╭─ ESTRATTO DELLA PAGINA

Che cosa è stato studiato
Lo studio chiamato SCAST ha coinvolto 2.029 pazienti con ictus recente e pressione alta (sistolica uguale o superiore a 140 mmHg). I pazienti sono stati divisi in due gruppi: uno ha ricevuto il candesartan per abbassare la pressione, l'altro un placebo, cioè una sostanza senza effetto attivo, per 7 giorni.
Cosa è successo durante il trattamento
Durante la settimana di cura, la pressione arteriosa è scesa in modo significativo nelle persone che hanno preso il candesartan rispetto a quelle con placebo.
I risultati a lungo termine
Dopo 6 mesi di controllo, non ci sono state differenze importanti tra i due gruppi riguardo al rischio di:
- morte per qualsiasi causa,
- infarto del cuore,
- un nuovo ictus.
Inoltre, chi ha preso candesartan ha mostrato risultati leggermente peggiori, anche se questa differenza non è stata considerata abbastanza forte da poterla attribuire con certezza al farmaco.

╰─

ATTIVITÀ RICHIESTE ::
(A) Nel testo sullo studio SCAST, elenca i rischi per i quali dopo 6 mesi di controllo non ci sono state differenze importanti tra i due gruppi.
(B) Scrivi il seguito del testo sullo studio SCAST, partendo dopo la frase che termina con «attribuire con certezza al farmaco».

╭─ DATI ESTRATTI

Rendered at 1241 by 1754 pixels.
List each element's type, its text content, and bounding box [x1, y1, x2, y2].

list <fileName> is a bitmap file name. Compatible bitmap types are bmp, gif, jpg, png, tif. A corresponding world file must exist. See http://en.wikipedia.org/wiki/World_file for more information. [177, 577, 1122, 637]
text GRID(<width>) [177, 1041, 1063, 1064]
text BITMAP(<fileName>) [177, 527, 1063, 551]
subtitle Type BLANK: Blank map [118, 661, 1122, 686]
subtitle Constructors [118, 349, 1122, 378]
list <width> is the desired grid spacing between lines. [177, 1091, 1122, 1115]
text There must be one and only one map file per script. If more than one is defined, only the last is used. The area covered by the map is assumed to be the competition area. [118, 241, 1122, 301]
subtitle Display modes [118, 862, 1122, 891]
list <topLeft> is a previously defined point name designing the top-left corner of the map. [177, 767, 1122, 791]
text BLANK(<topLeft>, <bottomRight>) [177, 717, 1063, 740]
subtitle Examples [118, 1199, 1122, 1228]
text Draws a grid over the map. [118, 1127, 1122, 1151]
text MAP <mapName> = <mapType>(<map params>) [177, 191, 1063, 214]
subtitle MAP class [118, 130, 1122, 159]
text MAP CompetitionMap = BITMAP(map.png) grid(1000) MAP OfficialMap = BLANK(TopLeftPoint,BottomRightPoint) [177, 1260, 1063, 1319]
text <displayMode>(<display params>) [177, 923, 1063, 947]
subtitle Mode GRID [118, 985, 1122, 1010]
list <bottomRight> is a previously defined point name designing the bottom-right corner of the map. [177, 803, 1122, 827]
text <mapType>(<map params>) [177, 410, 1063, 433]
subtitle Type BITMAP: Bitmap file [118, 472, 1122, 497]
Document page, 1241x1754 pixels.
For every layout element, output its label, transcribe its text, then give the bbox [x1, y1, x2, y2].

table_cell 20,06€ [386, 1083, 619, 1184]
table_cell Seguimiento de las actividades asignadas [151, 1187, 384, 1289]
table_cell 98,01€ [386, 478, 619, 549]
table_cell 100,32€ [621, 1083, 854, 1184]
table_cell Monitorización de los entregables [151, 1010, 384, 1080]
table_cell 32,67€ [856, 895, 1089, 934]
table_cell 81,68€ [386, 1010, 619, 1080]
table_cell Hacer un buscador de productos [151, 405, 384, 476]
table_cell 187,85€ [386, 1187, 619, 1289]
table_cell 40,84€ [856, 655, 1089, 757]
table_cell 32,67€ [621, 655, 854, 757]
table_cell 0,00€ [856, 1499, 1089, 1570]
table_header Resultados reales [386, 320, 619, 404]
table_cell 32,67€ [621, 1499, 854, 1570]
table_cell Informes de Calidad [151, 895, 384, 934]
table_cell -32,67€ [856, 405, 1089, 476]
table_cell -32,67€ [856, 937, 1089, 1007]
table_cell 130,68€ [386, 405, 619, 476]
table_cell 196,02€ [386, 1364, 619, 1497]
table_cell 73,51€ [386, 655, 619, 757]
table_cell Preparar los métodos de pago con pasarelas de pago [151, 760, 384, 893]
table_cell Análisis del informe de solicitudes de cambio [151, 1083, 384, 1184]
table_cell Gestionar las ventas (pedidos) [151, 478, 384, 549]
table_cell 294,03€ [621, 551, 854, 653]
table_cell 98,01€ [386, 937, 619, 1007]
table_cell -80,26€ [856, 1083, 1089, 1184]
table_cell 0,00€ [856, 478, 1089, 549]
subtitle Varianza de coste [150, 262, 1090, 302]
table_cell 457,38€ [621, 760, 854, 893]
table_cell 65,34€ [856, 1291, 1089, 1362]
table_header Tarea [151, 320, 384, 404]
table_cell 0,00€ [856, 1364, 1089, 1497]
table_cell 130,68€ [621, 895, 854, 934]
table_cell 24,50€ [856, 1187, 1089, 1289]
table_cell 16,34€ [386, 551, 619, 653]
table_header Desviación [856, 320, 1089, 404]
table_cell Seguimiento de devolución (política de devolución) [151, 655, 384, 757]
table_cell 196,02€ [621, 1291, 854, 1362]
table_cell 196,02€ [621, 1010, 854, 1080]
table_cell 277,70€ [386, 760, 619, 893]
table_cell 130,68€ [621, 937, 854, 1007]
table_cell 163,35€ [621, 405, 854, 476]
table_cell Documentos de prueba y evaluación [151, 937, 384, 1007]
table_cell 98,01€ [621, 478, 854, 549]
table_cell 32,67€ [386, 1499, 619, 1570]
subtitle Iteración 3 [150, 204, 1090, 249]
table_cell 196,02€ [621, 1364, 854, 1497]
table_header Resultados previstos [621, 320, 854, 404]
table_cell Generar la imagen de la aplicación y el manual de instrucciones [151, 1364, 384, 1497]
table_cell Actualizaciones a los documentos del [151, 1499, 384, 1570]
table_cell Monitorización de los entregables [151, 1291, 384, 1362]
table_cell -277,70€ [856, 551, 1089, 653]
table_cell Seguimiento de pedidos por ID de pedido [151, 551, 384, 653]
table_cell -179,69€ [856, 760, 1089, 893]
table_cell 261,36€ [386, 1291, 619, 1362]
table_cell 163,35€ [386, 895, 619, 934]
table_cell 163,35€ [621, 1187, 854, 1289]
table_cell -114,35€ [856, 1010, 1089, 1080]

╰─

RISPOSTE ::
(A)
- morte per qualsiasi causa
- infarto del cuore
- un nuovo ictus

(B)
Effetti collaterali osservati
Nel gruppo trattato con candesartan, più persone hanno avuto:
- episodi di bassa pressione sanguigna con sintomi (ipotensione sintomatica),
- problemi ai reni (insufficienza renale).
Questi effetti erano meno frequenti nel gruppo placebo.
In conclusione
Questo studio mostra che abbassare la pressione con candesartan subito dopo un ictus non porta benefici evidenti e può causare effetti indesiderati. Quindi, non è raccomandato usare questo farmaco in questa situazione specifica.